**Data to process**.
- Opening Delimiter -

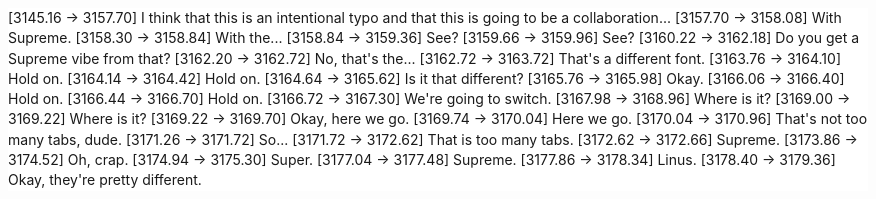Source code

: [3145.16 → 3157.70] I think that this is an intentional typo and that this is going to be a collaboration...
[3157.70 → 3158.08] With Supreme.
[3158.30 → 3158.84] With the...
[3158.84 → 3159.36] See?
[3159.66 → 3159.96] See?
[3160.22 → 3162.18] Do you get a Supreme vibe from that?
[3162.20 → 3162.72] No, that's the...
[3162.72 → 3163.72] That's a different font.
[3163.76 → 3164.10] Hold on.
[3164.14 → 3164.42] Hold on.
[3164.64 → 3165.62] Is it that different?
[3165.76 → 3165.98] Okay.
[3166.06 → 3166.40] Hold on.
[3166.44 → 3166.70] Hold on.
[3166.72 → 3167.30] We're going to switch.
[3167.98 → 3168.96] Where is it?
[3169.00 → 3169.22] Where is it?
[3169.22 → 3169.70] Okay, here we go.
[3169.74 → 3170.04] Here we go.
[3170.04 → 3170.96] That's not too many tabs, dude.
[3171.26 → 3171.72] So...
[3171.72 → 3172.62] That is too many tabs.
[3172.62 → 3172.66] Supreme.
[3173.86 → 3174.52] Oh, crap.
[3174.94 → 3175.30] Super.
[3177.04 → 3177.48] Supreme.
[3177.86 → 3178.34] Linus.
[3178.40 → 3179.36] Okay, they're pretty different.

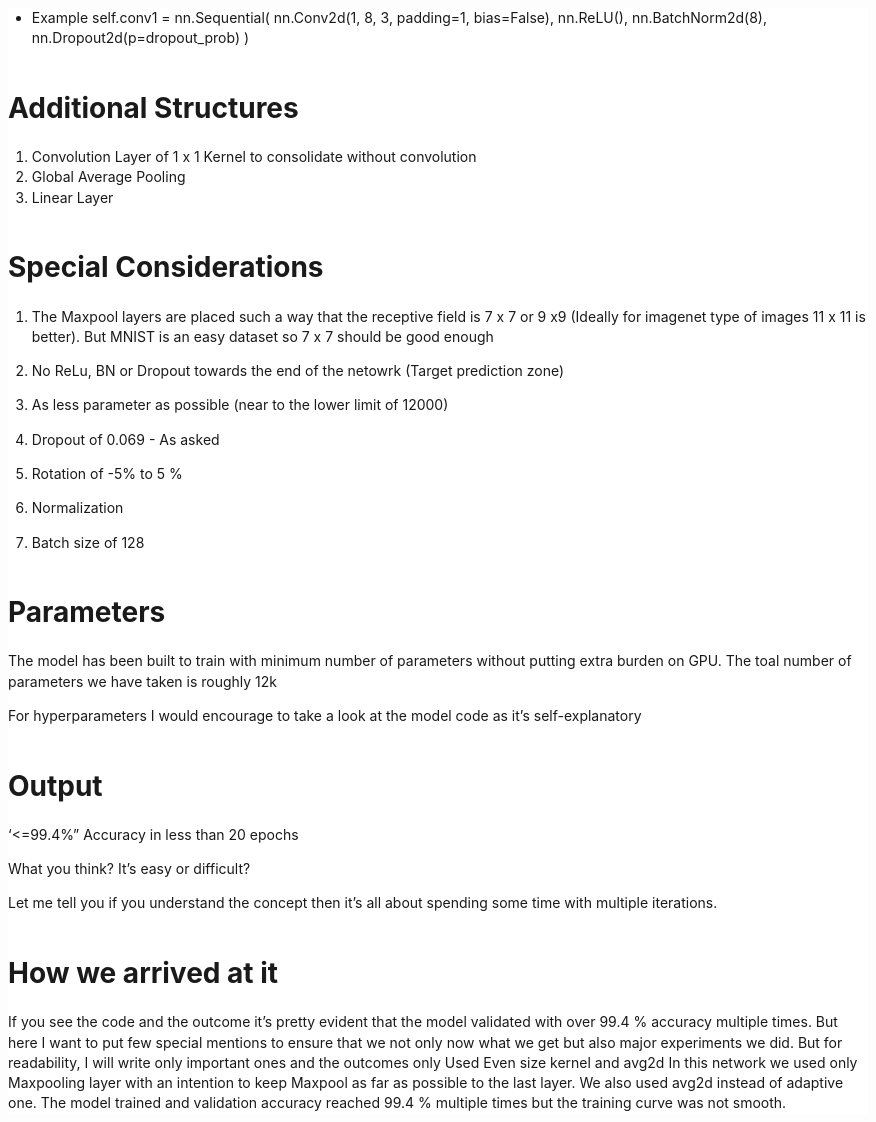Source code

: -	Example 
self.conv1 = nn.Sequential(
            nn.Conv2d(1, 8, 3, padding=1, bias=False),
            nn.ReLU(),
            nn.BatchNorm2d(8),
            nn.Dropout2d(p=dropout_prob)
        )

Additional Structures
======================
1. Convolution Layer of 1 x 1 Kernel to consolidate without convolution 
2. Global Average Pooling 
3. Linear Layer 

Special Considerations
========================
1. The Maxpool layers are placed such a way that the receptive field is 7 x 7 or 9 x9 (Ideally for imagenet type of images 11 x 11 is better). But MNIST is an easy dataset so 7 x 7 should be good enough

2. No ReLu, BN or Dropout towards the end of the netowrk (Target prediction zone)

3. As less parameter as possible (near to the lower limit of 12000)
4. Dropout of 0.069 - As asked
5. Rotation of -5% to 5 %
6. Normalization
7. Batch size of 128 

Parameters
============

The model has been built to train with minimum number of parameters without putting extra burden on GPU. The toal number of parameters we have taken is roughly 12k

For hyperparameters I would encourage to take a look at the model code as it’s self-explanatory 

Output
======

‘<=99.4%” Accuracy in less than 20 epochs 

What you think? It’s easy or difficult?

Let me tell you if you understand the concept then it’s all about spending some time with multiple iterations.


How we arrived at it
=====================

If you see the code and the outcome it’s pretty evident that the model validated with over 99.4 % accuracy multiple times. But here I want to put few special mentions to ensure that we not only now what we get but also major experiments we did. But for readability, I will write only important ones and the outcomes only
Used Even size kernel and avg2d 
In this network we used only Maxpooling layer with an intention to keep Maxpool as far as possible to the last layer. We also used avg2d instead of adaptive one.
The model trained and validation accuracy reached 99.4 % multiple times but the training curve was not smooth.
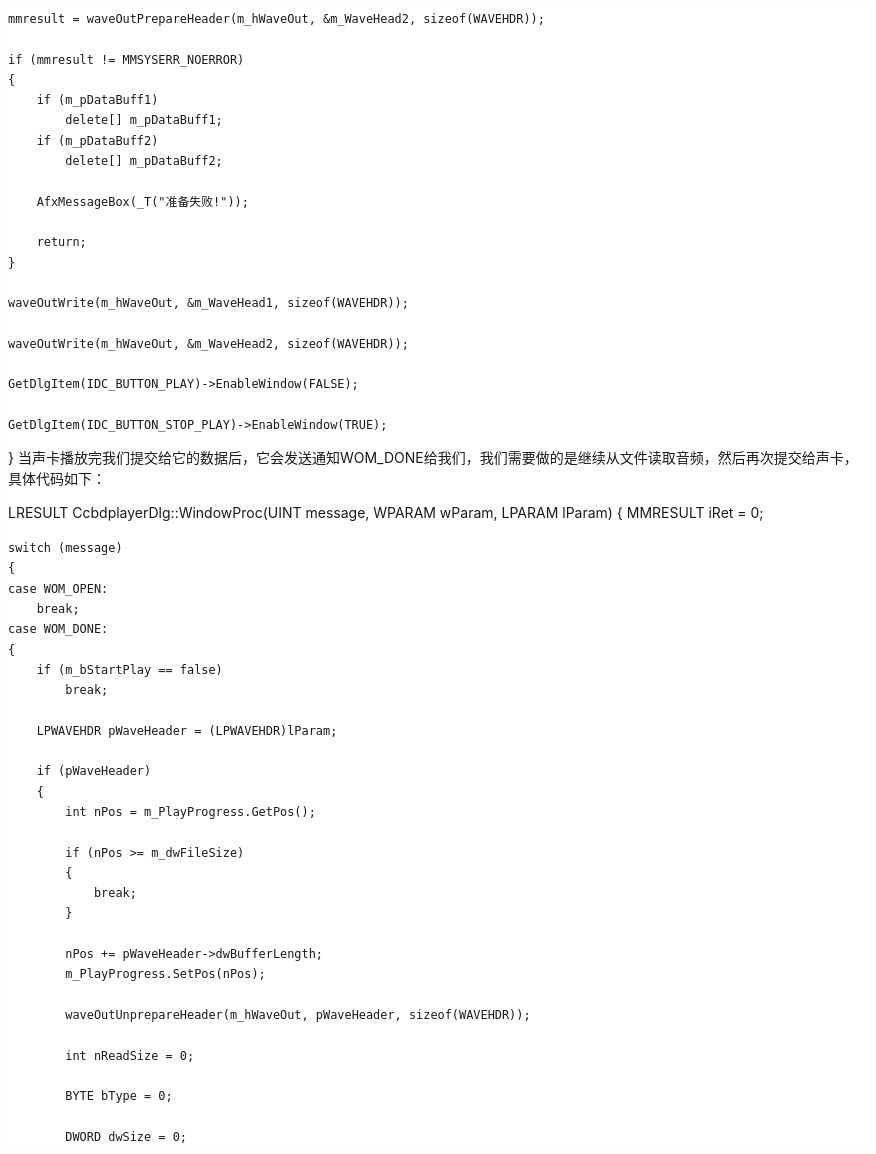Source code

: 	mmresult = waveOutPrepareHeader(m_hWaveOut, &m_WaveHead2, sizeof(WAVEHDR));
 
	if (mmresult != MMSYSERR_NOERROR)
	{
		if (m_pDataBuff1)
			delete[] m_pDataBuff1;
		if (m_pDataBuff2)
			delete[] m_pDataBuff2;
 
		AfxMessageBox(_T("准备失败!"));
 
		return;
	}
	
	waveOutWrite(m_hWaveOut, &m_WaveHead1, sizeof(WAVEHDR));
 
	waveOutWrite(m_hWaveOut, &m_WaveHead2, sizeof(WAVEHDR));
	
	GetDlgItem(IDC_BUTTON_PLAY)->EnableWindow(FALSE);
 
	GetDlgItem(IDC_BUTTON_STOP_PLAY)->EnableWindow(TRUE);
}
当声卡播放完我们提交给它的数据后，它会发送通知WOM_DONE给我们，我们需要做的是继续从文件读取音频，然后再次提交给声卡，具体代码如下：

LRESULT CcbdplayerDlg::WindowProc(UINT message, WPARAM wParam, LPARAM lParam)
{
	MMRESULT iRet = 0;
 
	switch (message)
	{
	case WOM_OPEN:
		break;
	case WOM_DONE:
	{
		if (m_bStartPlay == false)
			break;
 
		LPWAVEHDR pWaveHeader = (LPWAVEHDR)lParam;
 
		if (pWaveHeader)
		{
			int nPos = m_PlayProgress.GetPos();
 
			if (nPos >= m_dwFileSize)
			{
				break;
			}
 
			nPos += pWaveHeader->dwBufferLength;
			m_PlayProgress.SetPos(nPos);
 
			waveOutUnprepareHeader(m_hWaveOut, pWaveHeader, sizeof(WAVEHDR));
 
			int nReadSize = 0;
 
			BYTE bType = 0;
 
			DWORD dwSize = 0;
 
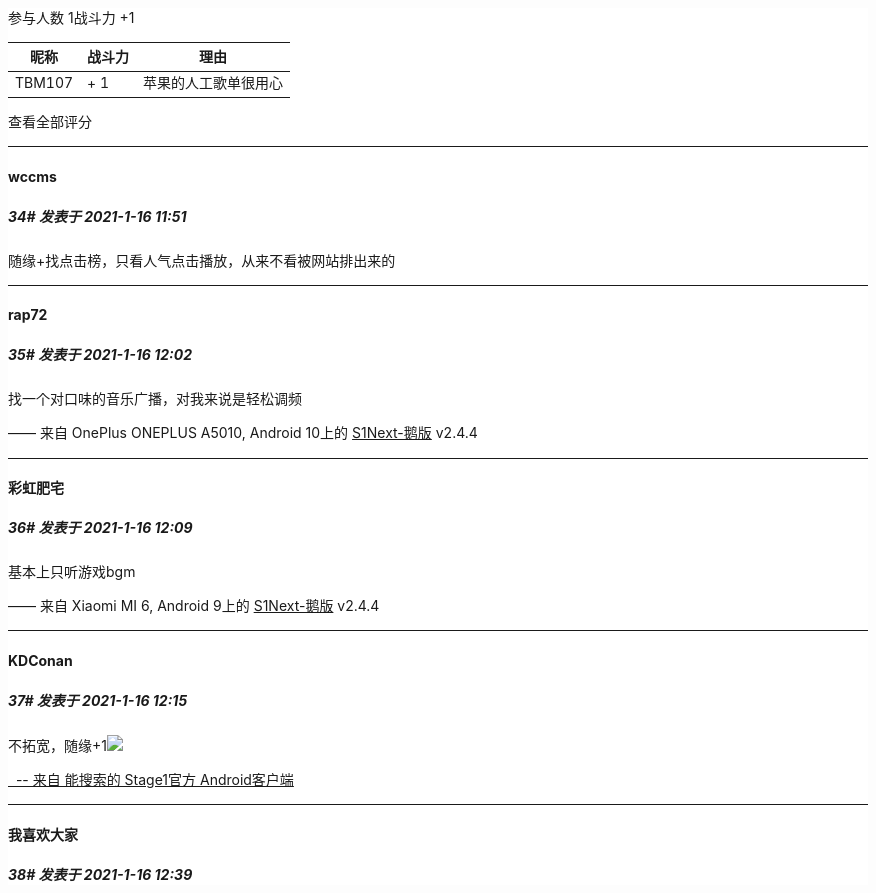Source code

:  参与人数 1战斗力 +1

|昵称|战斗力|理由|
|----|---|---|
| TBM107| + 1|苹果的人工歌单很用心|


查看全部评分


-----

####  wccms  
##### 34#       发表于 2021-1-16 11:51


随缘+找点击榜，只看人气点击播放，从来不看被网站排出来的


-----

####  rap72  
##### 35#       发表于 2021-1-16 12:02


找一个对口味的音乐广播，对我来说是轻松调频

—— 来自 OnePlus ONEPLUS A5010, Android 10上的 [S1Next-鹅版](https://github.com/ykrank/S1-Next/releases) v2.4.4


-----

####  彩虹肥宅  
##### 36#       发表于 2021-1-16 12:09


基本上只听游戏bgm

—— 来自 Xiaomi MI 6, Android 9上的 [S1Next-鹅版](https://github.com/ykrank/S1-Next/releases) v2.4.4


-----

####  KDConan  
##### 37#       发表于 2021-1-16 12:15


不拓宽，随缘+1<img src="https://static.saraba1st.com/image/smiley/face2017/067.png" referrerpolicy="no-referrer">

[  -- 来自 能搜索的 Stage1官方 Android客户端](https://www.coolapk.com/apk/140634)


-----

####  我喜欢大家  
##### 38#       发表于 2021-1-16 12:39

- Closing Delimiter -

Please rewrite all the rows above, replacing "Source code" with "Code listing" and keeping everything else the same. Leave the pictures out of your answer.

**Solution for this task**.
Code listing

: [3145.16 → 3157.70] I think that this is an intentional typo and that this is going to be a collaboration...
[3157.70 → 3158.08] With Supreme.
[3158.30 → 3158.84] With the...
[3158.84 → 3159.36] See?
[3159.66 → 3159.96] See?
[3160.22 → 3162.18] Do you get a Supreme vibe from that?
[3162.20 → 3162.72] No, that's the...
[3162.72 → 3163.72] That's a different font.
[3163.76 → 3164.10] Hold on.
[3164.14 → 3164.42] Hold on.
[3164.64 → 3165.62] Is it that different?
[3165.76 → 3165.98] Okay.
[3166.06 → 3166.40] Hold on.
[3166.44 → 3166.70] Hold on.
[3166.72 → 3167.30] We're going to switch.
[3167.98 → 3168.96] Where is it?
[3169.00 → 3169.22] Where is it?
[3169.22 → 3169.70] Okay, here we go.
[3169.74 → 3170.04] Here we go.
[3170.04 → 3170.96] That's not too many tabs, dude.
[3171.26 → 3171.72] So...
[3171.72 → 3172.62] That is too many tabs.
[3172.62 → 3172.66] Supreme.
[3173.86 → 3174.52] Oh, crap.
[3174.94 → 3175.30] Super.
[3177.04 → 3177.48] Supreme.
[3177.86 → 3178.34] Linus.
[3178.40 → 3179.36] Okay, they're pretty different.

Code listing

: -	Example 
self.conv1 = nn.Sequential(
            nn.Conv2d(1, 8, 3, padding=1, bias=False),
            nn.ReLU(),
            nn.BatchNorm2d(8),
            nn.Dropout2d(p=dropout_prob)
        )

Additional Structures
======================
1. Convolution Layer of 1 x 1 Kernel to consolidate without convolution 
2. Global Average Pooling 
3. Linear Layer 

Special Considerations
========================
1. The Maxpool layers are placed such a way that the receptive field is 7 x 7 or 9 x9 (Ideally for imagenet type of images 11 x 11 is better). But MNIST is an easy dataset so 7 x 7 should be good enough

2. No ReLu, BN or Dropout towards the end of the netowrk (Target prediction zone)

3. As less parameter as possible (near to the lower limit of 12000)
4. Dropout of 0.069 - As asked
5. Rotation of -5% to 5 %
6. Normalization
7. Batch size of 128 

Parameters
============

The model has been built to train with minimum number of parameters without putting extra burden on GPU. The toal number of parameters we have taken is roughly 12k

For hyperparameters I would encourage to take a look at the model code as it’s self-explanatory 

Output
======

‘<=99.4%” Accuracy in less than 20 epochs 

What you think? It’s easy or difficult?

Let me tell you if you understand the concept then it’s all about spending some time with multiple iterations.


How we arrived at it
=====================

If you see the code and the outcome it’s pretty evident that the model validated with over 99.4 % accuracy multiple times. But here I want to put few special mentions to ensure that we not only now what we get but also major experiments we did. But for readability, I will write only important ones and the outcomes only
Used Even size kernel and avg2d 
In this network we used only Maxpooling layer with an intention to keep Maxpool as far as possible to the last layer. We also used avg2d instead of adaptive one.
The model trained and validation accuracy reached 99.4 % multiple times but the training curve was not smooth.
Code listing

: 	mmresult = waveOutPrepareHeader(m_hWaveOut, &m_WaveHead2, sizeof(WAVEHDR));
 
	if (mmresult != MMSYSERR_NOERROR)
	{
		if (m_pDataBuff1)
			delete[] m_pDataBuff1;
		if (m_pDataBuff2)
			delete[] m_pDataBuff2;
 
		AfxMessageBox(_T("准备失败!"));
 
		return;
	}
	
	waveOutWrite(m_hWaveOut, &m_WaveHead1, sizeof(WAVEHDR));
 
	waveOutWrite(m_hWaveOut, &m_WaveHead2, sizeof(WAVEHDR));
	
	GetDlgItem(IDC_BUTTON_PLAY)->EnableWindow(FALSE);
 
	GetDlgItem(IDC_BUTTON_STOP_PLAY)->EnableWindow(TRUE);
}
当声卡播放完我们提交给它的数据后，它会发送通知WOM_DONE给我们，我们需要做的是继续从文件读取音频，然后再次提交给声卡，具体代码如下：

LRESULT CcbdplayerDlg::WindowProc(UINT message, WPARAM wParam, LPARAM lParam)
{
	MMRESULT iRet = 0;
 
	switch (message)
	{
	case WOM_OPEN:
		break;
	case WOM_DONE:
	{
		if (m_bStartPlay == false)
			break;
 
		LPWAVEHDR pWaveHeader = (LPWAVEHDR)lParam;
 
		if (pWaveHeader)
		{
			int nPos = m_PlayProgress.GetPos();
 
			if (nPos >= m_dwFileSize)
			{
				break;
			}
 
			nPos += pWaveHeader->dwBufferLength;
			m_PlayProgress.SetPos(nPos);
 
			waveOutUnprepareHeader(m_hWaveOut, pWaveHeader, sizeof(WAVEHDR));
 
			int nReadSize = 0;
 
			BYTE bType = 0;
 
			DWORD dwSize = 0;
 
Code listing

:  参与人数 1战斗力 +1

|昵称|战斗力|理由|
|----|---|---|
| TBM107| + 1|苹果的人工歌单很用心|


查看全部评分


-----

####  wccms  
##### 34#       发表于 2021-1-16 11:51


随缘+找点击榜，只看人气点击播放，从来不看被网站排出来的


-----

####  rap72  
##### 35#       发表于 2021-1-16 12:02


找一个对口味的音乐广播，对我来说是轻松调频

—— 来自 OnePlus ONEPLUS A5010, Android 10上的 [S1Next-鹅版](https://github.com/ykrank/S1-Next/releases) v2.4.4


-----

####  彩虹肥宅  
##### 36#       发表于 2021-1-16 12:09


基本上只听游戏bgm

—— 来自 Xiaomi MI 6, Android 9上的 [S1Next-鹅版](https://github.com/ykrank/S1-Next/releases) v2.4.4


-----

####  KDConan  
##### 37#       发表于 2021-1-16 12:15


不拓宽，随缘+1<img src="https://static.saraba1st.com/image/smiley/face2017/067.png" referrerpolicy="no-referrer">

[  -- 来自 能搜索的 Stage1官方 Android客户端](https://www.coolapk.com/apk/140634)


-----

####  我喜欢大家  
##### 38#       发表于 2021-1-16 12:39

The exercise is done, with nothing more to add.